Years ago, I worked at a discount shoe store with a small woman in her fifties who was, frankly, miserable to work with. The entire front of our store was floor-to-ceiling windows. This coworker had a habit of trying to count the money on the counter in front of those windows before we were closed. We all told her to stop, and we told management multiple times, but nothing was ever done.

One night, closing is upon us. The protocol is that we are to vacuum the floor if we haven’t had a customer for a half an hour. Said coworker refuses to do any physical work, so I go get the vacuum, sweep the floor, prop the door open, and take the vacuum into the back. As I’m finishing cleaning up some odds and ends in the back, I hear the buzzer go off indicating we have a last-minute customer. Knowing this coworker will refuse to wait on them and try to chase them off because we are minutes from closing, I head out.
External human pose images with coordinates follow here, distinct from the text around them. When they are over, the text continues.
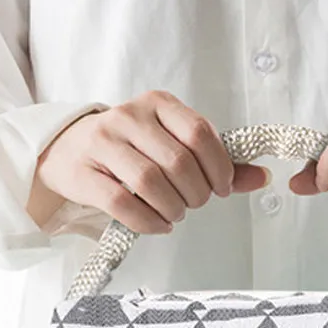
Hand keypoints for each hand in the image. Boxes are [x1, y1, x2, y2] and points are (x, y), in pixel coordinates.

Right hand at [27, 91, 268, 233]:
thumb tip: (260, 178)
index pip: (199, 133)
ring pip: (150, 182)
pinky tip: (158, 225)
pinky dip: (147, 222)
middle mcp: (128, 116)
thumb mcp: (171, 142)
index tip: (221, 188)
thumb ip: (214, 160)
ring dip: (172, 208)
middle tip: (194, 204)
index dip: (218, 167)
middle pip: (177, 162)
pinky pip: (122, 203)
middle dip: (196, 193)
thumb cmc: (129, 148)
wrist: (67, 149)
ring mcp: (102, 143)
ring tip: (175, 215)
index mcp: (157, 103)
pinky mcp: (83, 173)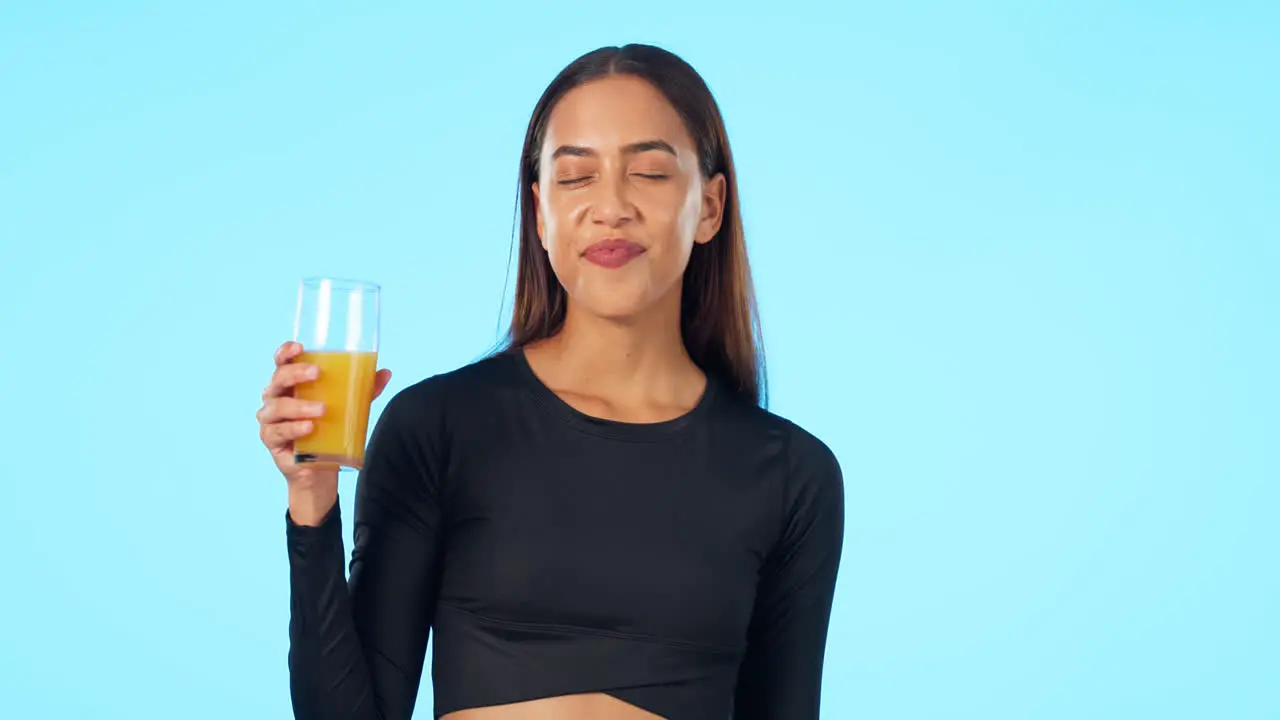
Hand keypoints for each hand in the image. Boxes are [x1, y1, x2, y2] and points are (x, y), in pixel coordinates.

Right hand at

I get halfway down the aisle, only to see a masked man pointing a gun over the counter. My brain works quickly. I realize the buzzer went off after I stopped vacuuming and the door to the back room had been propped open, so he likely has no idea my coworker isn’t alone. I quietly retreat into the back so as to not spook him and potentially force him to use the gun. Before I can pick up the phone to call the police, the door buzzer goes off again.

Slowly, I creep out and find him gone, but both drawers from the registers are on the counter along with a deposit slip and the safe is open. I lock the door and call the police, who are there in minutes. My coworker admits that she decided to count the money in front of the large windows while we were open because she wanted to go home early.

She is subsequently taken in for questioning. The police cannot believe she was stupid enough to do this and they think she is involved. She is eventually cleared of all charges when the police determine we were robbed by an opportunist who saw her counting the money and took his chance.

Our manager doesn’t fire her. I give my notice. I refuse to continue to work with a coworker that could have gotten us both killed because she thought it bright to count money in front of windows of an open store.